If you are stumped or overwhelmed by the choices of salmon at your local fish market, you might want to give sockeye a try. You won’t be disappointed.

Try sockeye cubed into a refreshing salmon poke bowl, grilled sockeye salmon burgers with rhubarb chutney, or sockeye salmon citrus veggie skewers with herbed yogurt dipping sauce.

Find more recipes, cooking tips, and information about the fishermen of Bristol Bay at BristolBaySockeye.org.

Bristol Bay Sockeye Salmon Quinoa Taco Bowls. Photo: Recipe courtesy of Bristol Bay Sockeye Salmon

Bristol Bay Sockeye Salmon Fish Taco Quinoa Bowls with Mango Salsa & Black Beans

Makes 3 to 4 servings

  • For the mango salsa:
  • 1 large ripe mango, cubed
  • 1/2 cup red onion, diced
  • 2 tablespoons jalapeno, minced
  • 1/2 cup cilantro, finely chopped
  • 1 lime, juiced
  • Salt
  • For the lime crema:
  • 1/2 cup sour cream
  • 1/4 cup milk, for thinning
  • 1 lime, juiced
  • 3/4 teaspoon garlic powder
  • Salt to taste
  • For the salmon:
  • 1 pound sockeye salmon, pin bones and skin removed, cut into four fillets
  • Salt and pepper
  • 2 tablespoons avocado oil for the pan
  • 1 teaspoon chili powder
  • 1 teaspoon cumin
  • 1 teaspoon sugar
  • For the bowls:
  • 1 cup quinoa, steamed
  • 2 cups black beans, heated through
  • 2 cups cabbage, shredded
  • 1 avocado, sliced
  • 1 lime, cut into wedges

For the mango salsa:

In a medium bowl, add the mango, red onion, jalapeño, and cilantro.
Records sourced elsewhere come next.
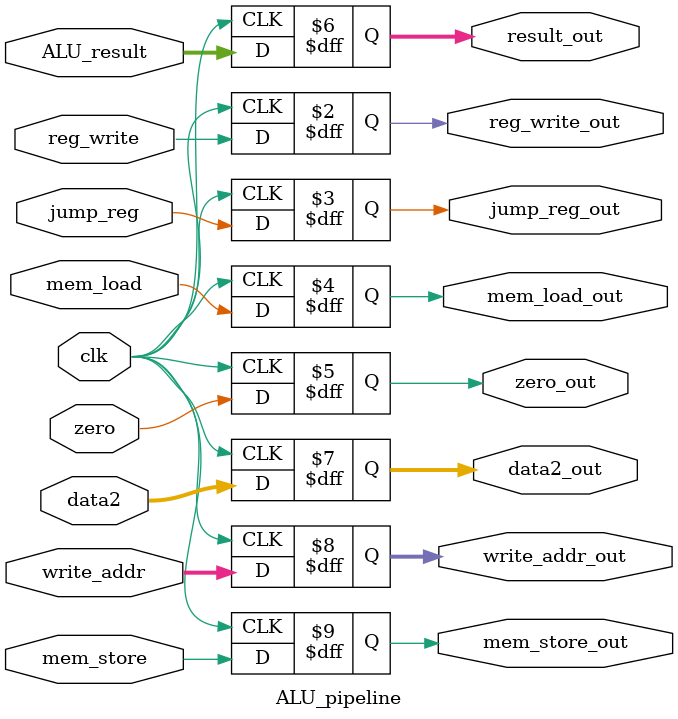
<source format=v>
module ALU_pipeline(

	input clk,
	
	input reg_write,
	input jump_reg,
	input mem_load,
	
	input zero,
	input [31:0] ALU_result,
	input [31:0] data2,
	input [4:0] write_addr,
	
	input mem_store,
	
	output reg reg_write_out,
	output reg jump_reg_out,
	output reg mem_load_out,
	
	output reg zero_out,
	output reg [31:0] result_out,
	output reg [31:0]data2_out,
	output reg [4:0] write_addr_out,
	
	output reg mem_store_out
);

always @(posedge clk) begin
	mem_load_out <= mem_load;
	zero_out <= zero;
	result_out <= ALU_result;
	data2_out <= data2;
	write_addr_out <= write_addr;
	reg_write_out <= reg_write;
	jump_reg_out <= jump_reg;
	mem_store_out <= mem_store;
end

endmodule 
</source>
Squeeze lime juice over top, season with salt, and stir to combine. Cover and refrigerate until ready to serve.

For the lime crema:

In a small bowl, whisk together the sour cream, milk, lime juice, and garlic powder until smooth and combined. More milk (up to ¼ cup) can be added as needed to thin the mixture so that it is pourable consistency. Season generously with salt. Cover and refrigerate until ready to serve.

For the salmon:

Heat a heavy-bottomed skillet to medium-high heat. Add the avocado oil to the pan. Pat each fillet dry and season each with salt and pepper. In a small bowl, stir together the chili powder, cumin, and sugar. Sprinkle the seasoning mixture over each fillet to coat, patting the seasoning down so that it adheres to the fish. Sear the salmon fillets in the hot pan, about 2-3 minutes per side for medium (cooking times will vary depending on the thickness of your fillets), being careful not to overcook.

To assemble the bowls:

In each bowl, layer the ingredients beginning with a base of quinoa, followed by black beans, then cabbage. Top the cabbage with the salmon fillet. Top the salmon fillet with a generous portion of mango salsa. Drizzle the entire bowl with lime crema. Serve with avocado slices and lime wedges and your favorite hot sauce on the side.